Bares, restaurantes e estabelecimentos do setor de alimentação precisam se preparar para uma mudança que chega com a reforma tributária: a partir de 2027, bebidas alcoólicas e açucaradas passarão a ser tributadas pelo IS (Imposto Seletivo) criado para impor taxas em produtos considerados prejudiciais à saúde e ao meio ambiente. O impacto direto deve ser sentido tanto na precificação quanto nas margens de lucro do setor.
O alerta vem da consultora tributária Bianca Souza, da ACOM Sistemas.
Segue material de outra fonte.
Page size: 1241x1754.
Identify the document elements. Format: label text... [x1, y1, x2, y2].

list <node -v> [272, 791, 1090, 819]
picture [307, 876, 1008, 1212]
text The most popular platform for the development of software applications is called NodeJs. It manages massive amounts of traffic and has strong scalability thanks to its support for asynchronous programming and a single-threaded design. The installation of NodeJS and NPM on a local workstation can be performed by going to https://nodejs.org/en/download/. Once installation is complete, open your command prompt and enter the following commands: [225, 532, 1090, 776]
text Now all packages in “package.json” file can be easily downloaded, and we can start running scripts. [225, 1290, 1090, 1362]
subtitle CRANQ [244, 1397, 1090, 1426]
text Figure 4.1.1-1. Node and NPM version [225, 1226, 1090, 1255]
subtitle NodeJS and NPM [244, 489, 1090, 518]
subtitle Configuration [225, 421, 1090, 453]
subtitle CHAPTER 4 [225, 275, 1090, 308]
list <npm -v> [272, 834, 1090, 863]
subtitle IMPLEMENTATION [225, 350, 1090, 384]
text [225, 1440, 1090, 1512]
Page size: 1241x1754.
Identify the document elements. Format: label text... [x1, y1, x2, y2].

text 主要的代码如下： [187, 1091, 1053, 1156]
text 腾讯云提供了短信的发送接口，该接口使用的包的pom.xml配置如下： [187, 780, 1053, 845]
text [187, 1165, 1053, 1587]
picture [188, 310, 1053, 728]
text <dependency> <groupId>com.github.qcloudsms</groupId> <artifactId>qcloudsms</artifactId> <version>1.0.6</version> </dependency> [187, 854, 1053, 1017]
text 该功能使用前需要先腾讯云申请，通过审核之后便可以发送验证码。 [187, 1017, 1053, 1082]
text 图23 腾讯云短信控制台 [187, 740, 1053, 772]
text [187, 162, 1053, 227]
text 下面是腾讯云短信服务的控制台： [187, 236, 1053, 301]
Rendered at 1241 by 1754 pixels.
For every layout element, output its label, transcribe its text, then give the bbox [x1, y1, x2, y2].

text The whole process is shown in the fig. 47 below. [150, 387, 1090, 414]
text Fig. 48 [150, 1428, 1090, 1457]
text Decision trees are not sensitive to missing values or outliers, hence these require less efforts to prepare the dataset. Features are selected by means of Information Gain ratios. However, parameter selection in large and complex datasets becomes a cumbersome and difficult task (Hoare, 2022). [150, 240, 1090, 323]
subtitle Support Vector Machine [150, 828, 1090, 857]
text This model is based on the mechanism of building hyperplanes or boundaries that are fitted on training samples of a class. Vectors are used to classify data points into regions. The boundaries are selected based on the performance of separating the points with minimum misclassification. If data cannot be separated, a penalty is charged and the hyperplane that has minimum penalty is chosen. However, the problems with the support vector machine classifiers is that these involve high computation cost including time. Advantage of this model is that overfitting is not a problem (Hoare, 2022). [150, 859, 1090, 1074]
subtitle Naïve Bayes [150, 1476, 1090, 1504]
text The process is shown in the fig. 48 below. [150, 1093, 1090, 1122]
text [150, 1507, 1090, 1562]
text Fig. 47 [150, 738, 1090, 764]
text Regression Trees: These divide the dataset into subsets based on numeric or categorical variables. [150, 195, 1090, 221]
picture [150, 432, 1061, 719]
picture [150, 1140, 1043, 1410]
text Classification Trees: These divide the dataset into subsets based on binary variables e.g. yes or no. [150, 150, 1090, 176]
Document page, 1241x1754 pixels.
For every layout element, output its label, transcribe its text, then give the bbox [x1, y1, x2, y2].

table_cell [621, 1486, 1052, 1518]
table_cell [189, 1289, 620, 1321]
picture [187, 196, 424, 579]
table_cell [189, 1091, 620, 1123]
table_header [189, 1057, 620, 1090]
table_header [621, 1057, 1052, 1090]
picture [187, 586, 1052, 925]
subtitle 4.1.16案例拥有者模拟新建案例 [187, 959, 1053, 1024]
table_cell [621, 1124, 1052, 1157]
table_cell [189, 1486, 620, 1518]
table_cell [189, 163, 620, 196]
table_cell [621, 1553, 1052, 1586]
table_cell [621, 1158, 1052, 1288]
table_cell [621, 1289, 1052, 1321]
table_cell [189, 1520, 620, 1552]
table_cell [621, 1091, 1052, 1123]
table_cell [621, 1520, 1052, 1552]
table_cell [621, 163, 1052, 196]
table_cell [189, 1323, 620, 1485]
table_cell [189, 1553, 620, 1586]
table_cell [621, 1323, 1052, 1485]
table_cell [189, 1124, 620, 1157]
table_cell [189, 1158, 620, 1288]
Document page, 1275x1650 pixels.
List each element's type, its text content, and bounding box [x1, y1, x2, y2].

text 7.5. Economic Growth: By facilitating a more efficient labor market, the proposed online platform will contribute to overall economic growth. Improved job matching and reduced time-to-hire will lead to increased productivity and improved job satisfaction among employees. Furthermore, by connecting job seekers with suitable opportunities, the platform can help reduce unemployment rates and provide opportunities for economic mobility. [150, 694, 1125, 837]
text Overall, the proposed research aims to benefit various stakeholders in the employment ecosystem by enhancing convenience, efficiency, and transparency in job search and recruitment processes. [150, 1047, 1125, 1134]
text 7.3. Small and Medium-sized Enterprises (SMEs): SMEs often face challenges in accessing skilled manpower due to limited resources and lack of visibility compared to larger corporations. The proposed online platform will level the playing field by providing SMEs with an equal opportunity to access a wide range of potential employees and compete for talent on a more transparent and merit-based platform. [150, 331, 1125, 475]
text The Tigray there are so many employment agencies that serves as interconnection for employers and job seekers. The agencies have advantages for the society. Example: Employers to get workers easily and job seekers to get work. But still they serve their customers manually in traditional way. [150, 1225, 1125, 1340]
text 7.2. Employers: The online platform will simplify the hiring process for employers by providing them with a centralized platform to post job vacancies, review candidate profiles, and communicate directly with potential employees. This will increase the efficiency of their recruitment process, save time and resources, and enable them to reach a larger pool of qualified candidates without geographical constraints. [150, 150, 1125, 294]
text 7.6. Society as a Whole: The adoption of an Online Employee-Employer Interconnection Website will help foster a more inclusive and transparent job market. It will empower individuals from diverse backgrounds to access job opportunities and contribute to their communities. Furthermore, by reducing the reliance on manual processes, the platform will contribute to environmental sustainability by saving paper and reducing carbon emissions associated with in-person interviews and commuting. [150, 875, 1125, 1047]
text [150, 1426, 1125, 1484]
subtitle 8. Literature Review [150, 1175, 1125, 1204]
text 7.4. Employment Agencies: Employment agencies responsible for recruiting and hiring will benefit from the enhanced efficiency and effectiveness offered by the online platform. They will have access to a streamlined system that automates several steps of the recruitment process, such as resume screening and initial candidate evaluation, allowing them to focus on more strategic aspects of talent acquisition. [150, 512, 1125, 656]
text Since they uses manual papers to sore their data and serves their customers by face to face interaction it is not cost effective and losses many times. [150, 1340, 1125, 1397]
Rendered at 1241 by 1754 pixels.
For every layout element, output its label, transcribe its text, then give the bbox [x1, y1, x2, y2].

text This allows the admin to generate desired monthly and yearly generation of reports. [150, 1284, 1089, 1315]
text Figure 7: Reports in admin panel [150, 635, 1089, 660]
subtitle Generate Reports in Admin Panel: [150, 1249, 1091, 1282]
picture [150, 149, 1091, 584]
Ela explica que o IS é um tributo monofásico e não gera créditos tributários, ao contrário do IBS (Imposto sobre Bens e Serviços) e da CBS (Contribuição sobre Bens e Serviços), os outros dois tributos criados pela reforma. Na prática, isso significa que produtos sujeitos ao imposto tendem a acumular um custo maior ao longo da cadeia produtiva.
Para os negócios de food service, a adequação exigirá atenção operacional: as empresas que comercializam itens enquadrados no IS precisarão segregar essas operações e classificar corretamente cada produto em seus sistemas de gestão. "Isso vai impactar a precificação para o consumidor final e também as margens de lucro do setor", afirma Bianca.
A Lei Complementar nº 214/2025 já definiu a lista de mercadorias e serviços sujeitos ao tributo, mas as alíquotas ainda dependem de regulamentação por lei ordinária, o que torna impossível calcular o impacto exato neste momento. "Embora esse tributo tenha como propósito a conscientização do consumo, pode ter efeitos colaterais, como afetar principalmente pequenos empreendedores", pondera a consultora.